Records provided.
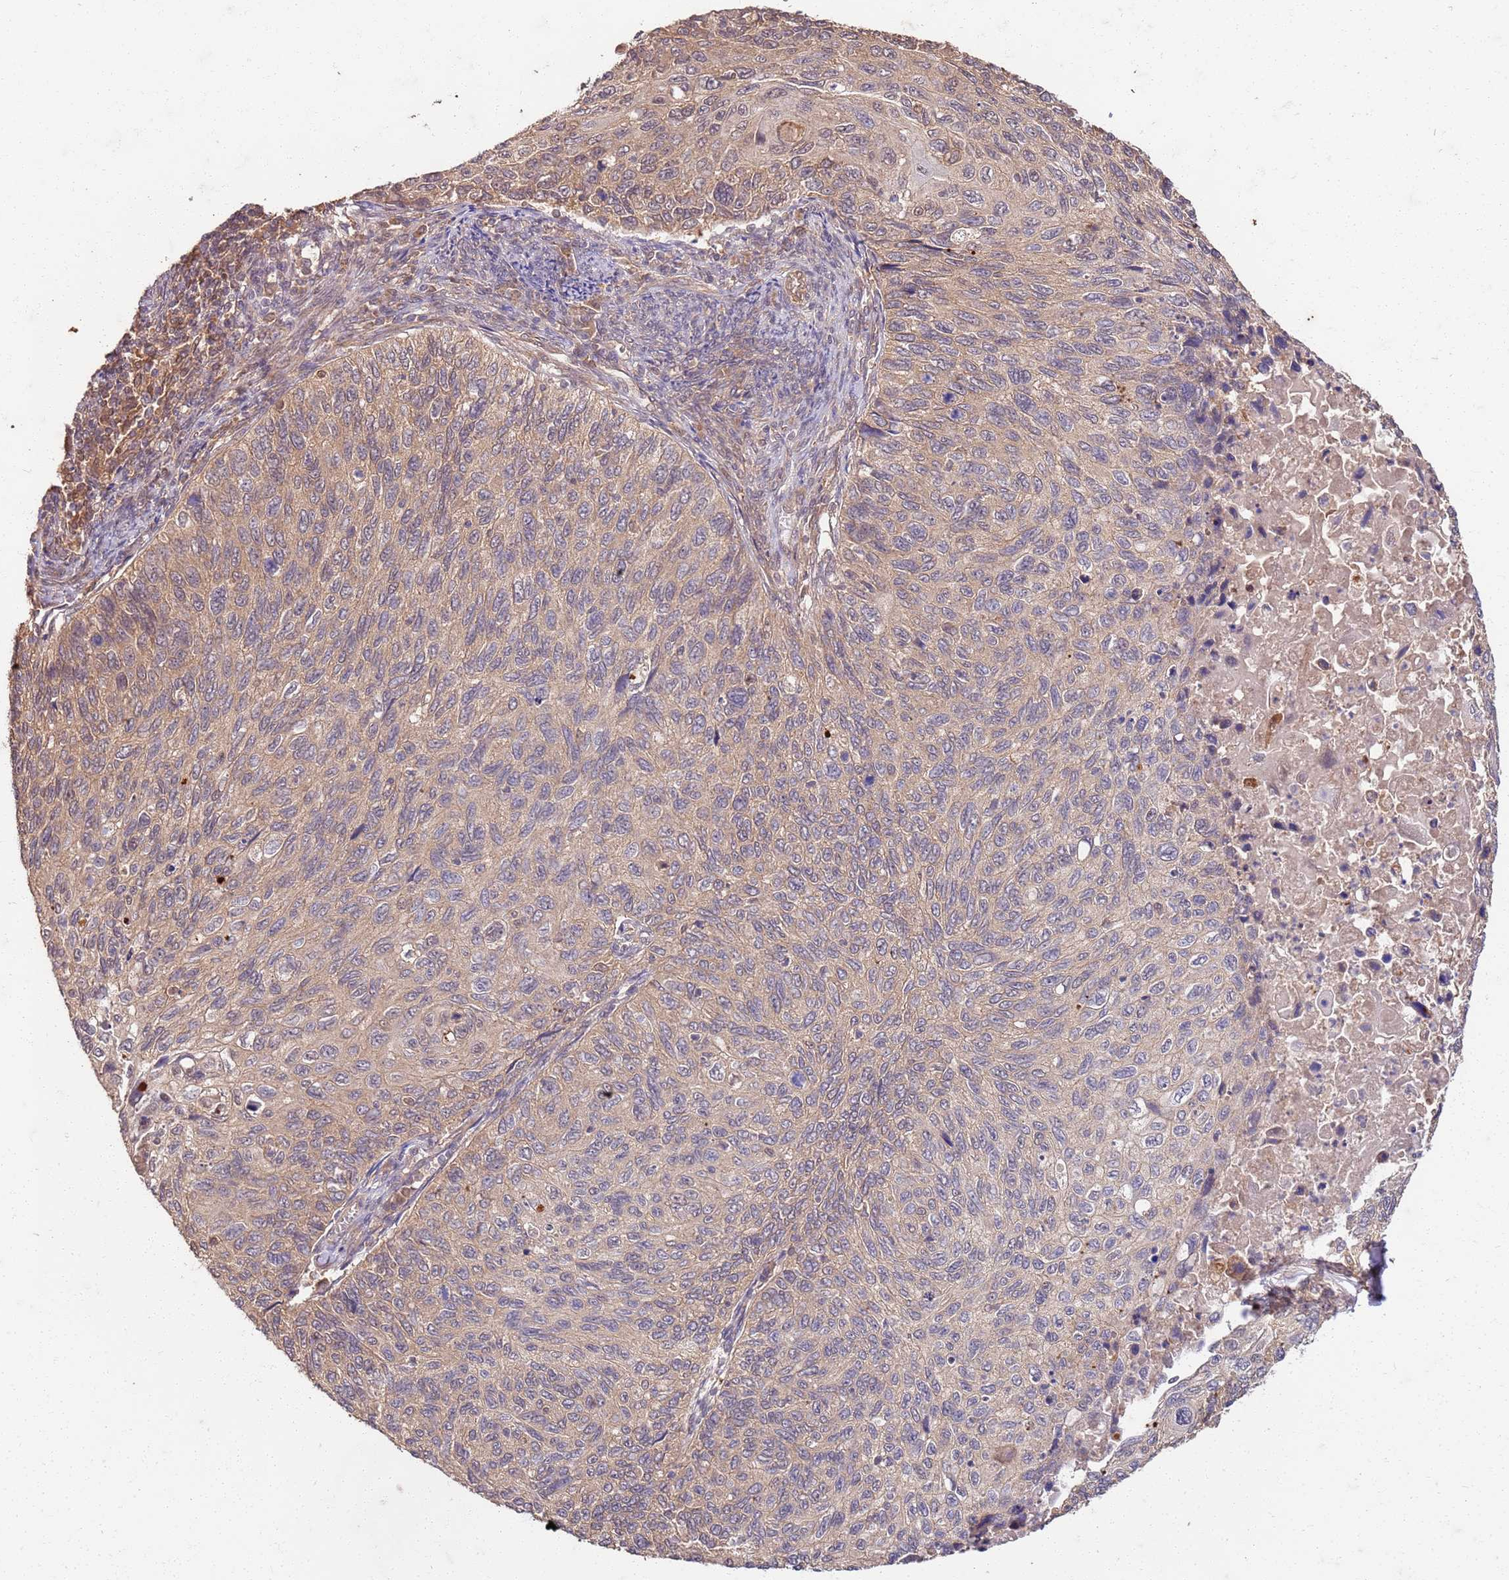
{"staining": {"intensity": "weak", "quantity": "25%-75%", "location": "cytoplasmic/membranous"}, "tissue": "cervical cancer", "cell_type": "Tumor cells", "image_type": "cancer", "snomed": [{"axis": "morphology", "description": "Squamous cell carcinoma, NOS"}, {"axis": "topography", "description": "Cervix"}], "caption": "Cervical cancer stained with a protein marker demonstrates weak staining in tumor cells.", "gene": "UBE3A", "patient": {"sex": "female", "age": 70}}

---

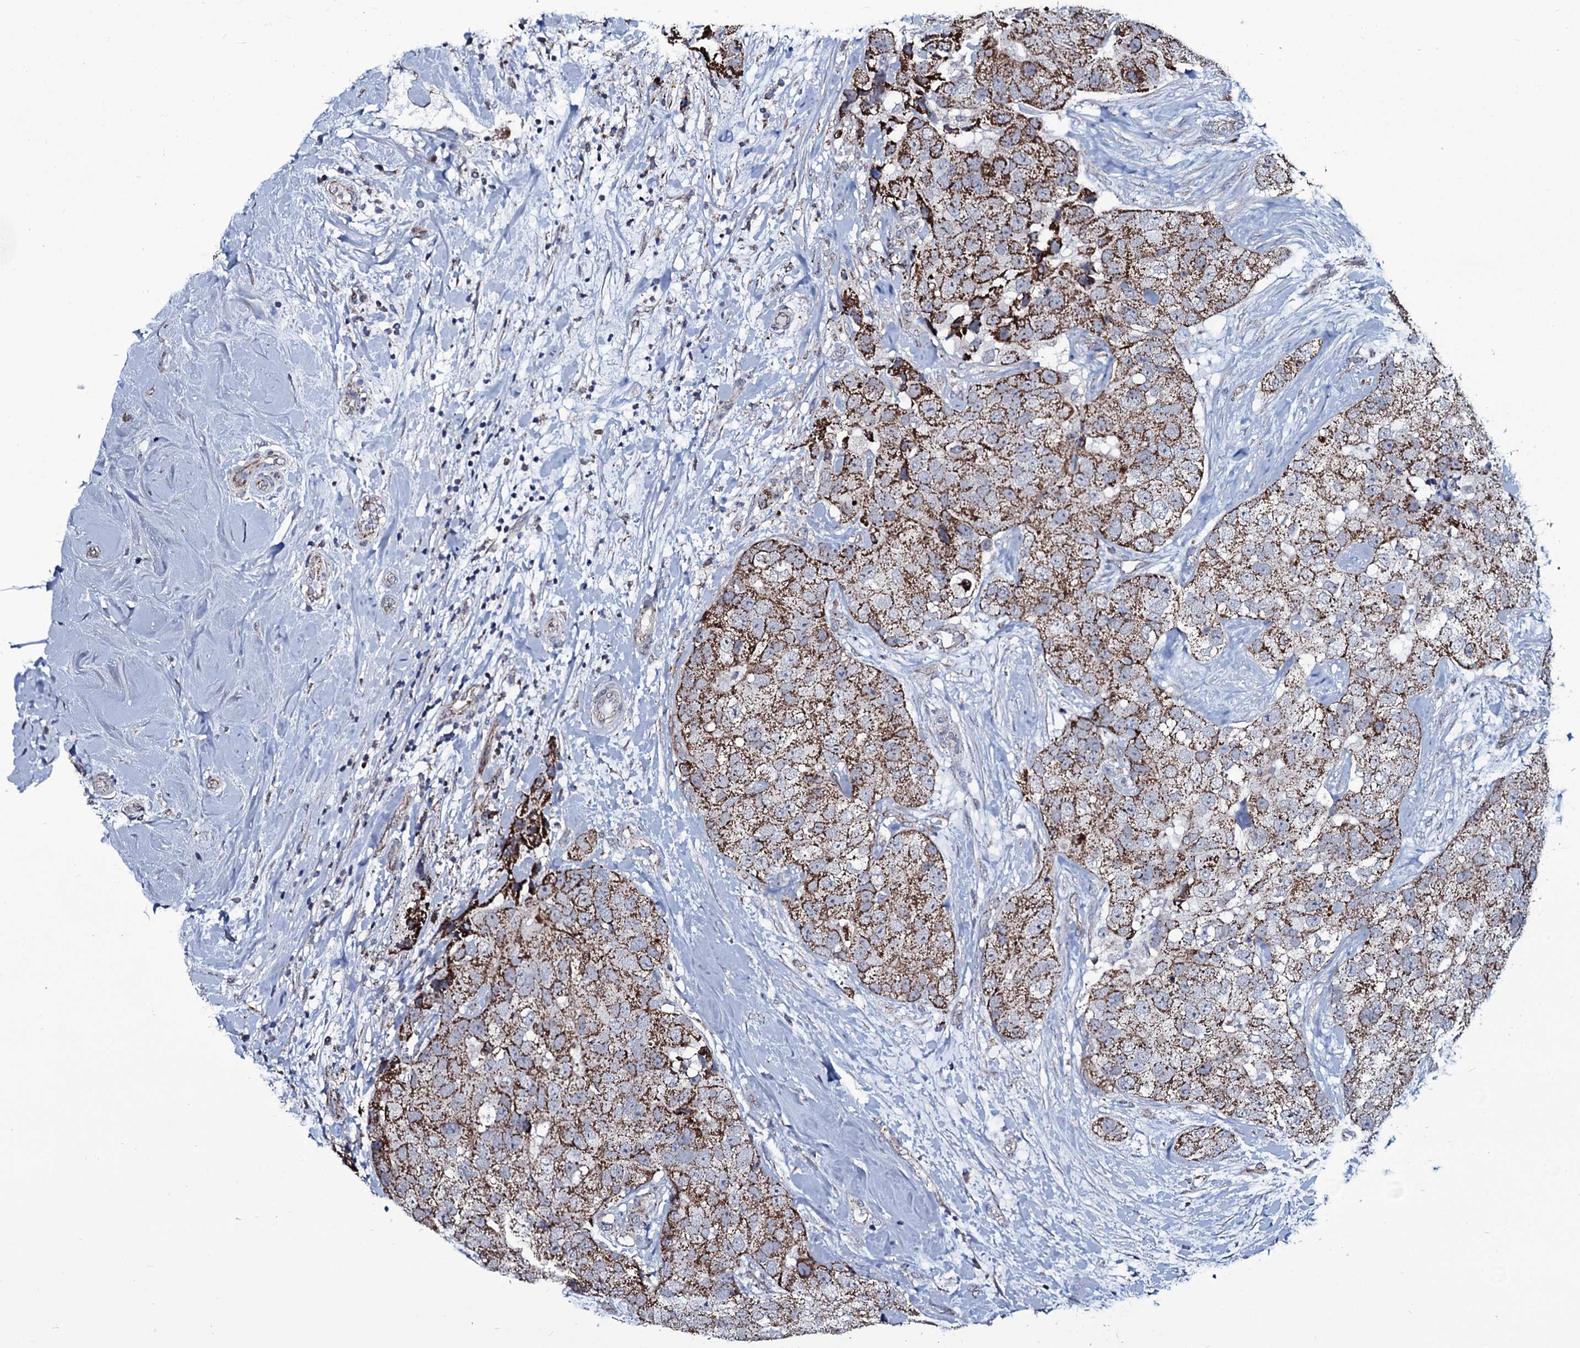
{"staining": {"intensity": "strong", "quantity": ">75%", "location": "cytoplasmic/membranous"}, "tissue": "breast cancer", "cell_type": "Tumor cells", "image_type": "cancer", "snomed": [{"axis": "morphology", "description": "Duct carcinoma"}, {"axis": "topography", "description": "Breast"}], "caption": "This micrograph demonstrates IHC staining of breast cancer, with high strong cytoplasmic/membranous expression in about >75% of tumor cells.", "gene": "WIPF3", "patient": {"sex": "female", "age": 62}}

--

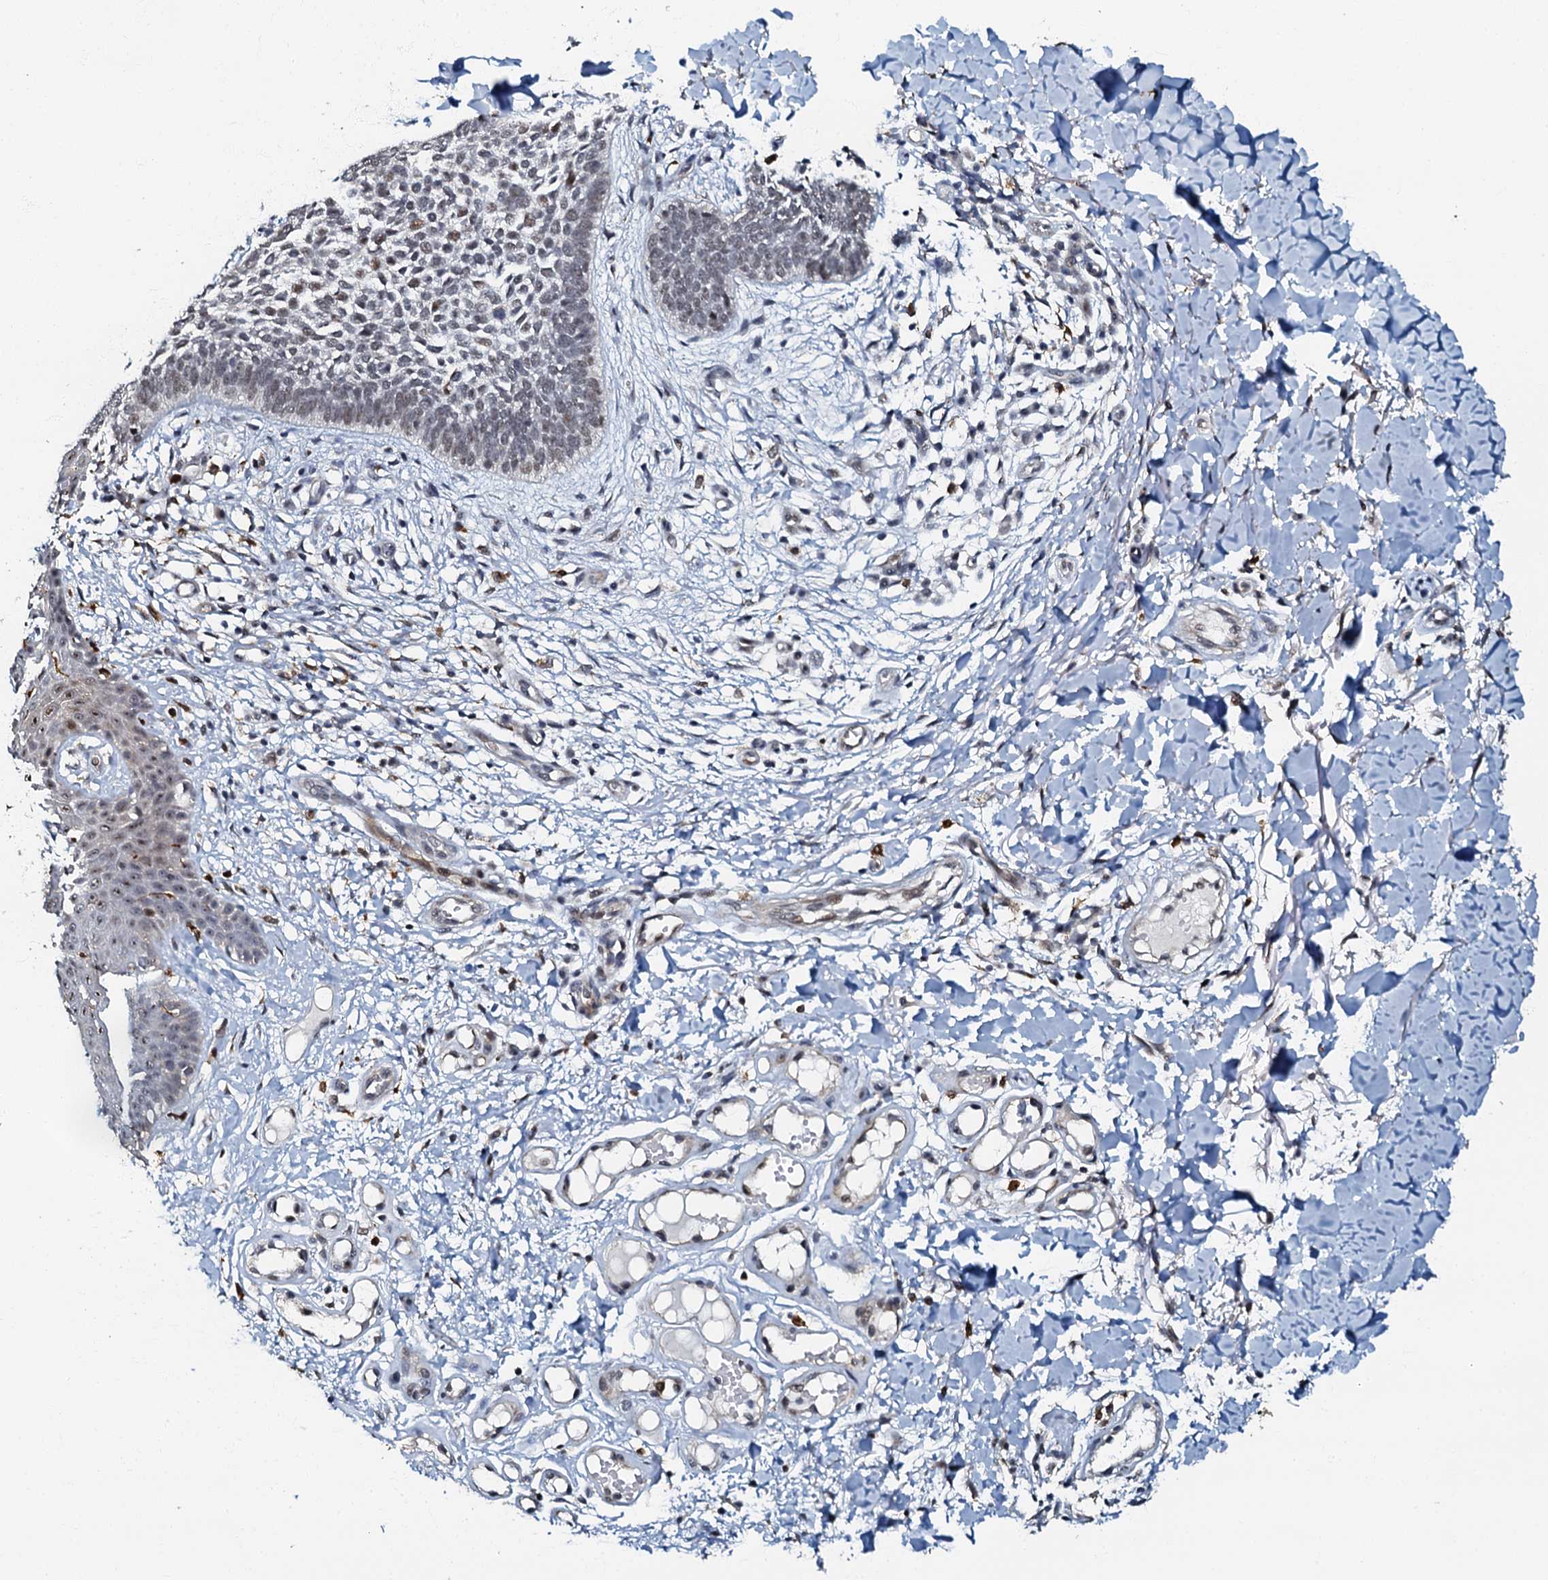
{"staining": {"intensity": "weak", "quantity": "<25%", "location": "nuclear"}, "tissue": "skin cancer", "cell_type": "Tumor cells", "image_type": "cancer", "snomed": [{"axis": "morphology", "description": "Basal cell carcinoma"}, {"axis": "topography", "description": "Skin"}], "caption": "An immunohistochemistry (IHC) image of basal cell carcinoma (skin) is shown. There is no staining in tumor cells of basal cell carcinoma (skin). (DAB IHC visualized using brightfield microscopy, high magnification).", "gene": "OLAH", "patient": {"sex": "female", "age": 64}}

Work task.
Take every line from the data above that holds "with" and copy it out.

Task answer.
{"staining": {"intensity": "weak", "quantity": "25%-75%", "location": "cytoplasmic/membranous"}, "tissue": "cervical cancer", "cell_type": "Tumor cells", "image_type": "cancer", "snomed": [{"axis": "morphology", "description": "Squamous cell carcinoma, NOS"}, {"axis": "topography", "description": "Cervix"}], "caption": "Cervical cancer stained with a protein marker demonstrates weak staining in tumor cells.", "gene": "UBE3A", "patient": {"sex": "female", "age": 70}}
{"staining": {"intensity": "strong", "quantity": ">75%", "location": "cytoplasmic/membranous"}, "tissue": "breast cancer", "cell_type": "Tumor cells", "image_type": "cancer", "snomed": [{"axis": "morphology", "description": "Duct carcinoma"}, {"axis": "topography", "description": "Breast"}], "caption": "This micrograph demonstrates IHC staining of breast cancer, with high strong cytoplasmic/membranous expression in about >75% of tumor cells.", "gene": "WIPF3", "patient": {"sex": "female", "age": 62}}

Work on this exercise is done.